Records provided:
— begin —

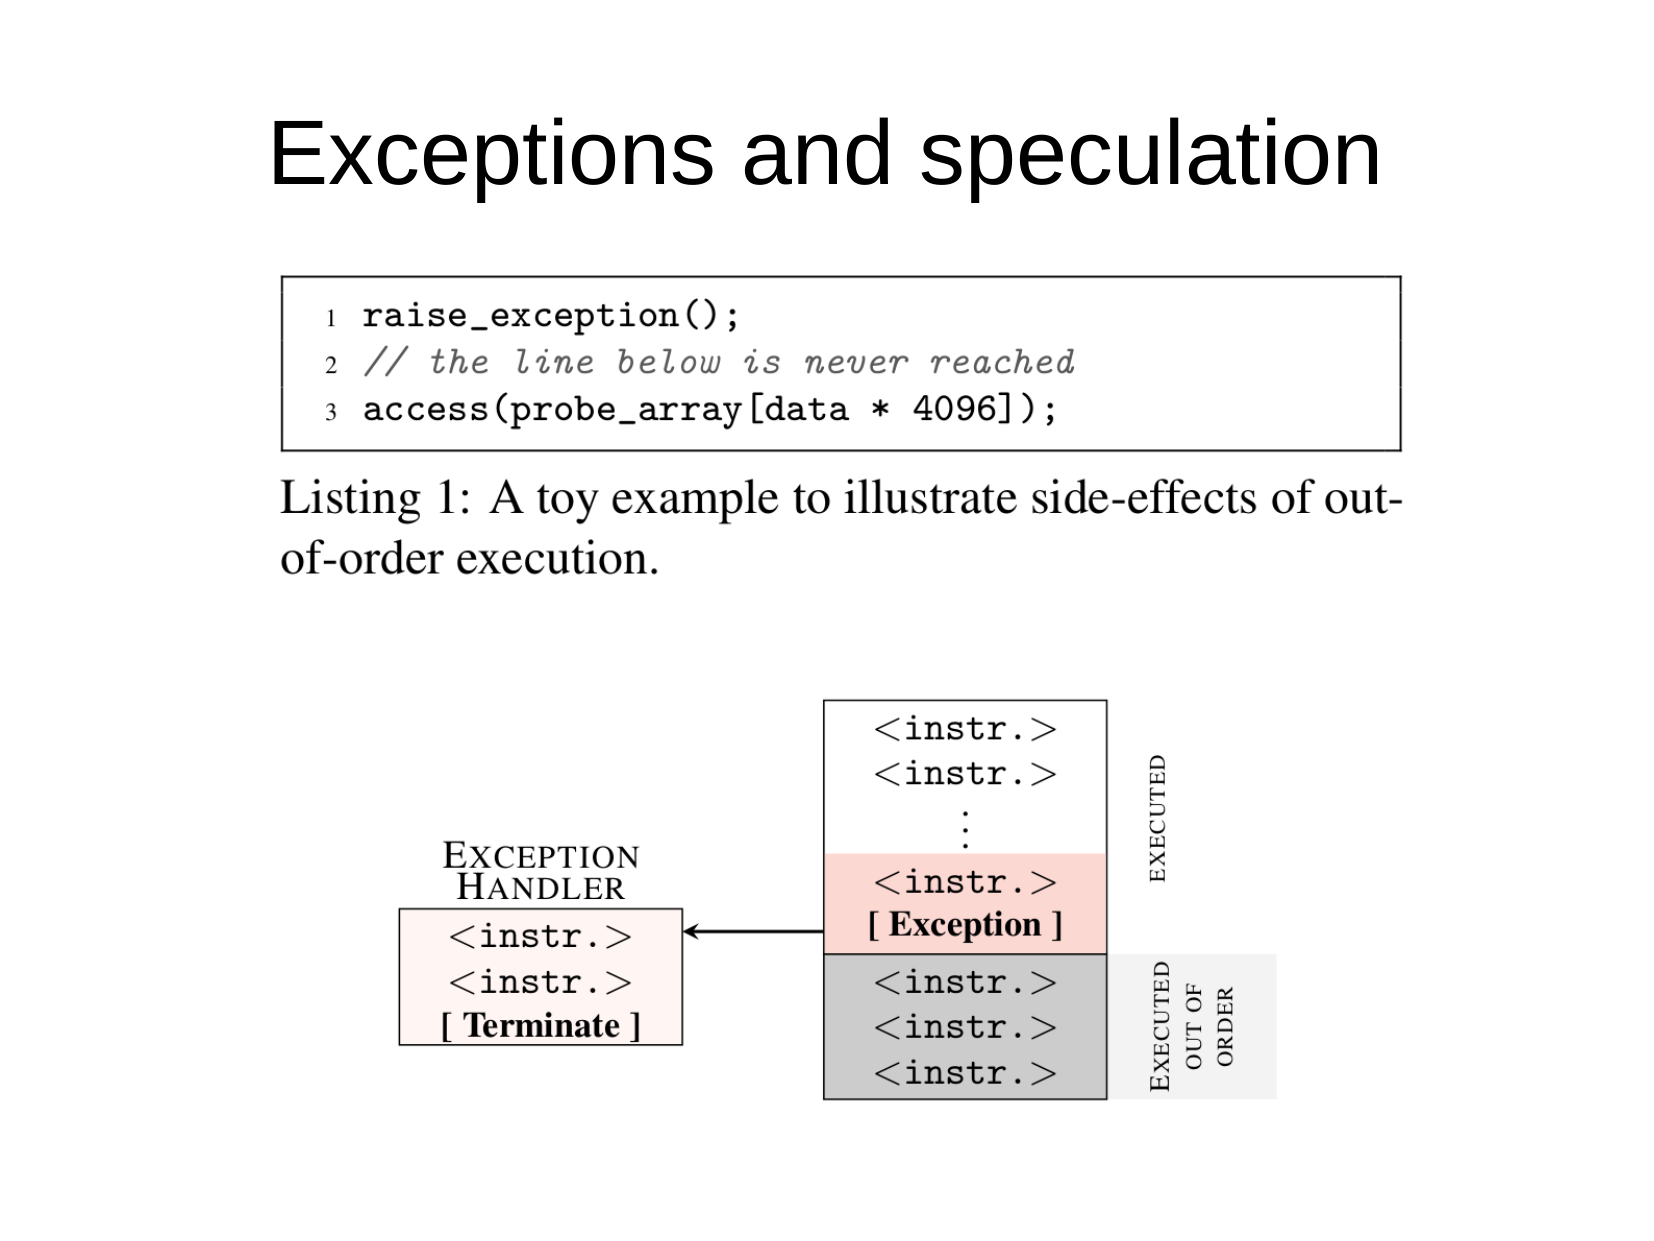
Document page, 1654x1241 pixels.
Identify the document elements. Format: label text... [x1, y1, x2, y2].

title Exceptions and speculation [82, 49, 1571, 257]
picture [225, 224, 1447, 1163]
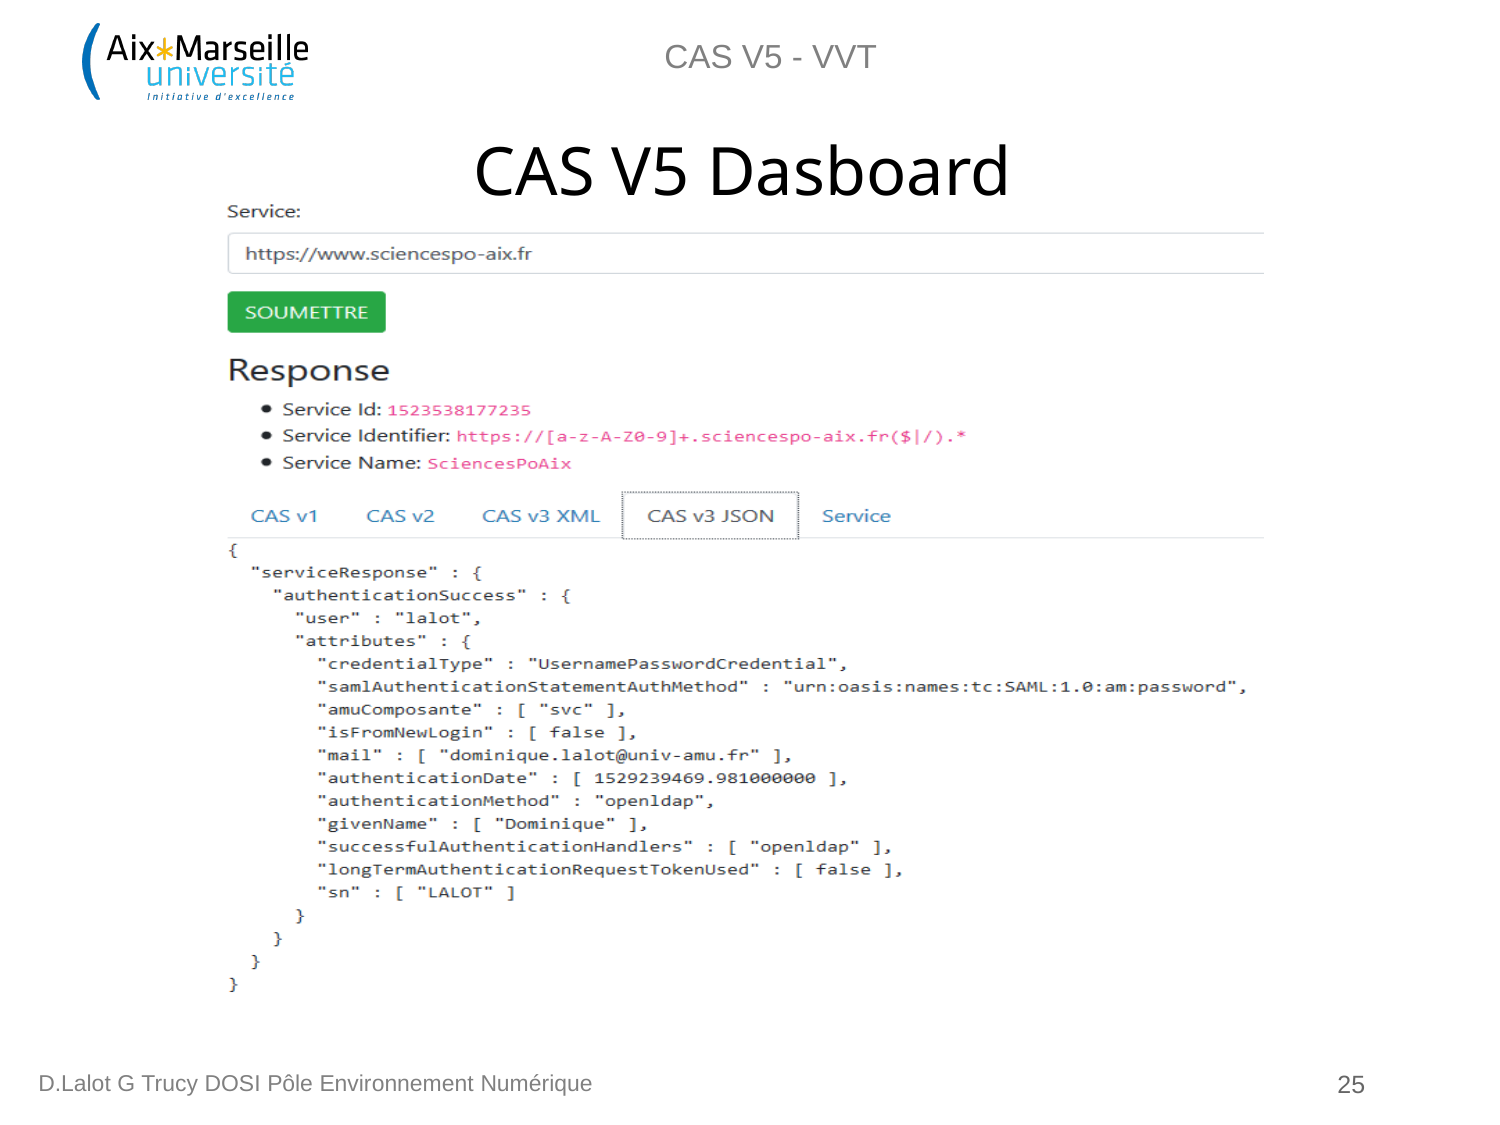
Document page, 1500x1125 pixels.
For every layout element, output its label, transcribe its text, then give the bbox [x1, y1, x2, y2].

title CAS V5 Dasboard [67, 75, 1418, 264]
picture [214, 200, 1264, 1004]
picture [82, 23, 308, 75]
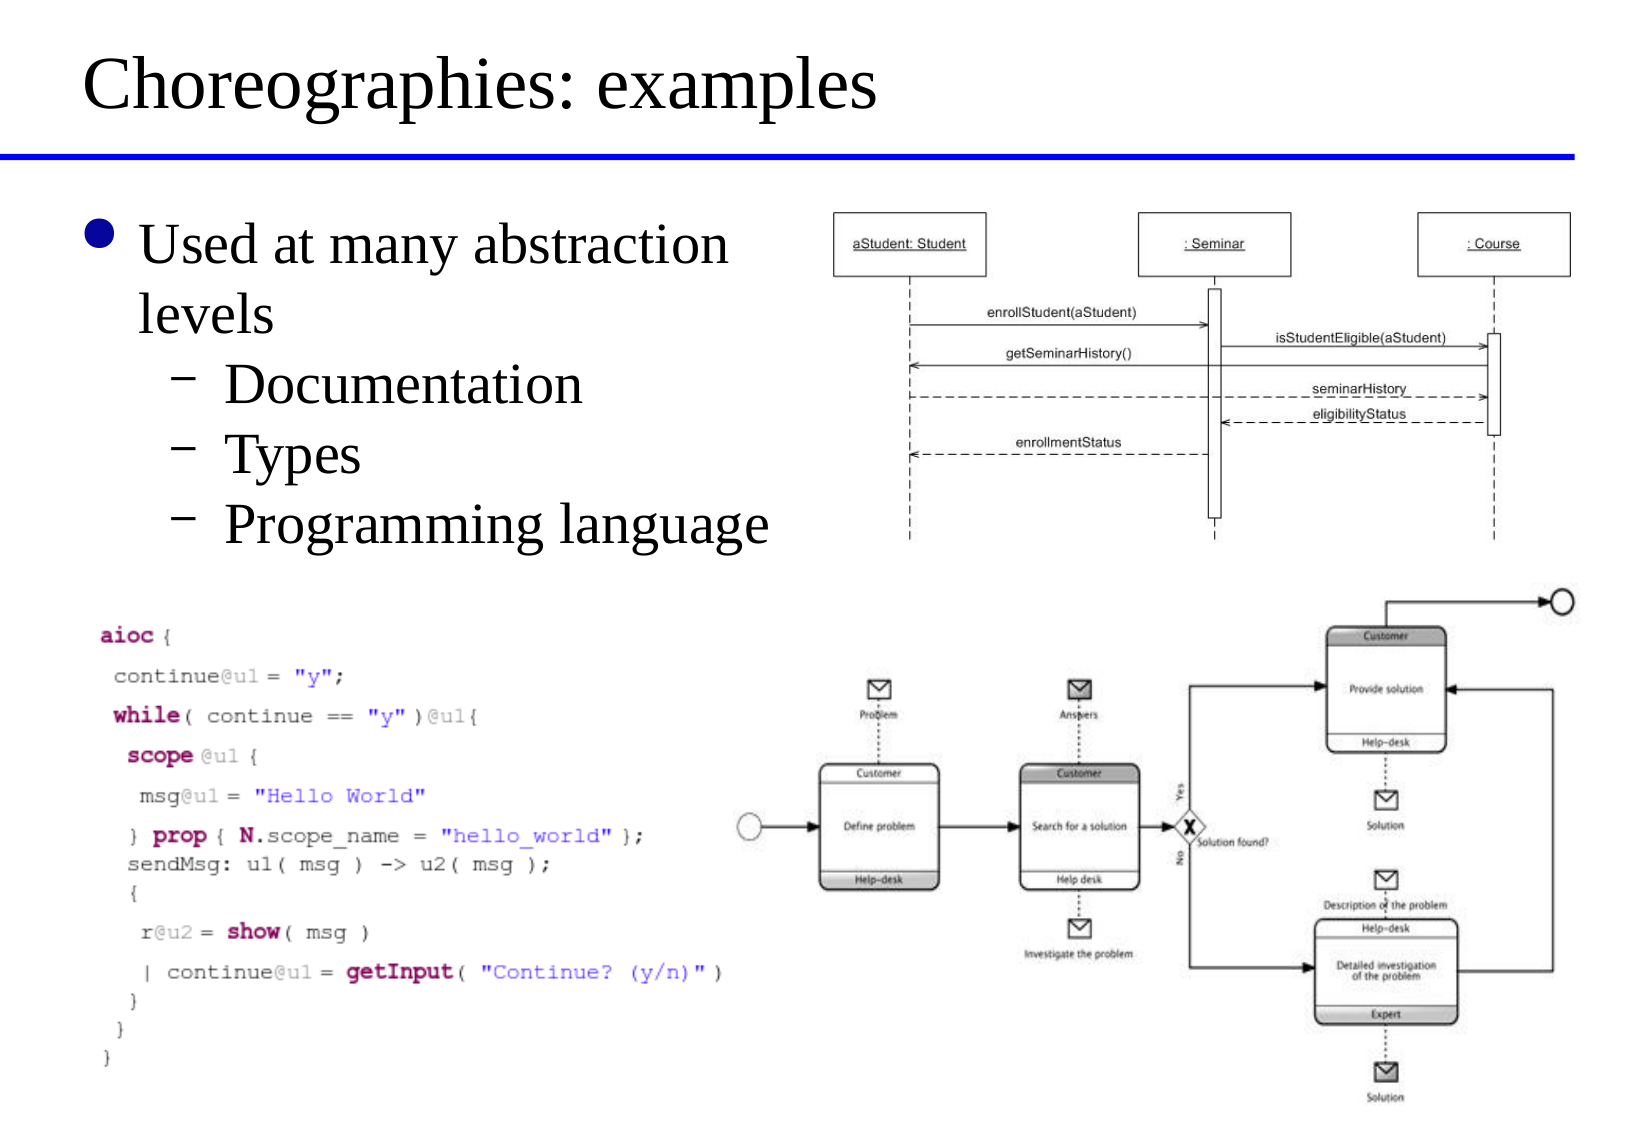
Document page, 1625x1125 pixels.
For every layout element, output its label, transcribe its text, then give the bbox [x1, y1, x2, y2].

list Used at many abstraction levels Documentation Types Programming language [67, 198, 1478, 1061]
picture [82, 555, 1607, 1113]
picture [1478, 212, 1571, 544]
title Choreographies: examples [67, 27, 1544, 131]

— end —

Required task: Copy all of the material above word for word, leaving out the pictures.

The result:
Document page, 1654x1241 pixels.
Identify the document elements. Format: label text... [x1, y1, x2, y2].

title Exceptions and speculation [82, 49, 1571, 257]
picture [225, 224, 1447, 1163]
Document page, 1500x1125 pixels.
For every layout element, output its label, transcribe its text, then give the bbox [x1, y1, x2, y2].

title CAS V5 Dasboard [67, 75, 1418, 264]
picture [214, 200, 1264, 1004]
picture [82, 23, 308, 75]
Document page, 1625x1125 pixels.
For every layout element, output its label, transcribe its text, then give the bbox [x1, y1, x2, y2].

list Used at many abstraction levels Documentation Types Programming language [67, 198, 1478, 1061]
picture [82, 555, 1607, 1113]
picture [1478, 212, 1571, 544]
title Choreographies: examples [67, 27, 1544, 131]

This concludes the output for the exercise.